Druyen macht gleich zu Beginn klar: Es gibt nicht „die“ Zukunft. Für acht Milliarden Menschen existieren acht Milliarden Zukünfte. Zukunft ist immer perspektivisch, regional, generationell und sozial verschieden. Wer also über „die Zukunft der Organisation“ spricht, muss zuerst fragen: Welche Zukunft meint ihr eigentlich?
Dauer: 1:13 Std.
„Wir wissen es seit Jahrzehnten – und handeln trotzdem zu spät“
Ein zentrales Motiv im Gespräch ist die systematische “Verspätung” von Individuen, Organisationen und Gesellschaften. Druyen nennt den demografischen Wandel als Paradebeispiel: Seit 60–70 Jahren ist bekannt, wann die Babyboomer in Rente gehen, welche Arbeitskräfte fehlen werden und welche Branchen besonders betroffen sind. Trotzdem kommen politische und unternehmerische Antworten „witzig verspätet“.

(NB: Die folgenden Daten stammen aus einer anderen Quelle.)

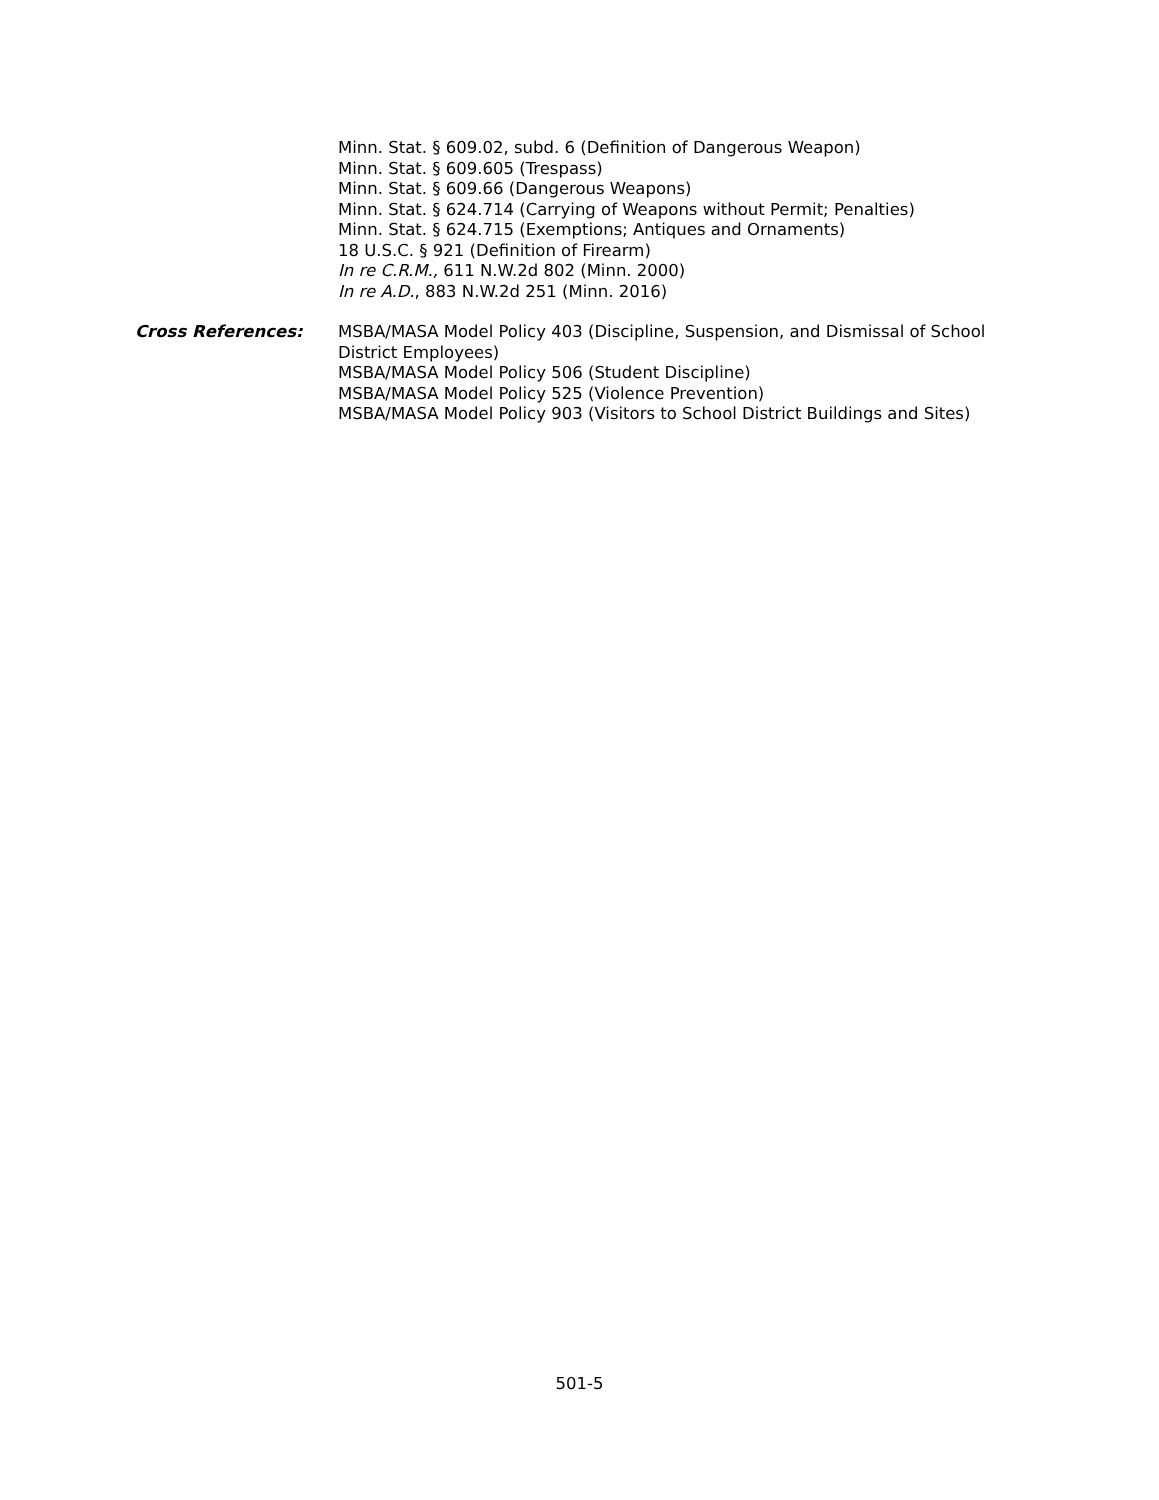Minn. Stat. § 609.02, subd. 6 (Definition of Dangerous Weapon)
Minn. Stat. § 609.605 (Trespass)
Minn. Stat. § 609.66 (Dangerous Weapons)
Minn. Stat. § 624.714 (Carrying of Weapons without Permit; Penalties)
Minn. Stat. § 624.715 (Exemptions; Antiques and Ornaments)
18 U.S.C. § 921 (Definition of Firearm)
In re C.R.M., 611 N.W.2d 802 (Minn. 2000)
In re A.D., 883 N.W.2d 251 (Minn. 2016)
Cross References: MSBA/MASA Model Policy 403 (Discipline, Suspension, and Dismissal of School District Employees)
MSBA/MASA Model Policy 506 (Student Discipline)
MSBA/MASA Model Policy 525 (Violence Prevention)
MSBA/MASA Model Policy 903 (Visitors to School District Buildings and Sites)
501-5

Die Logik dahinter gilt nicht nur für Staaten, sondern auch für einzelne Menschen: Wir verändern uns meist erst, wenn wir gegen die Wand gefahren sind – nach der Diagnose, nach dem Konflikt, nach dem Marktbruch. Das ist menschlich, aber im Zeitalter technologischer Sprünge gefährlich. Denn während unsere Institutionen und Routinen auf Stabilität angelegt sind, wird Zukunft heute immer stärker durch Technologie produziert – schneller, unvorhersehbarer und für unser Gehirn schwerer einholbar.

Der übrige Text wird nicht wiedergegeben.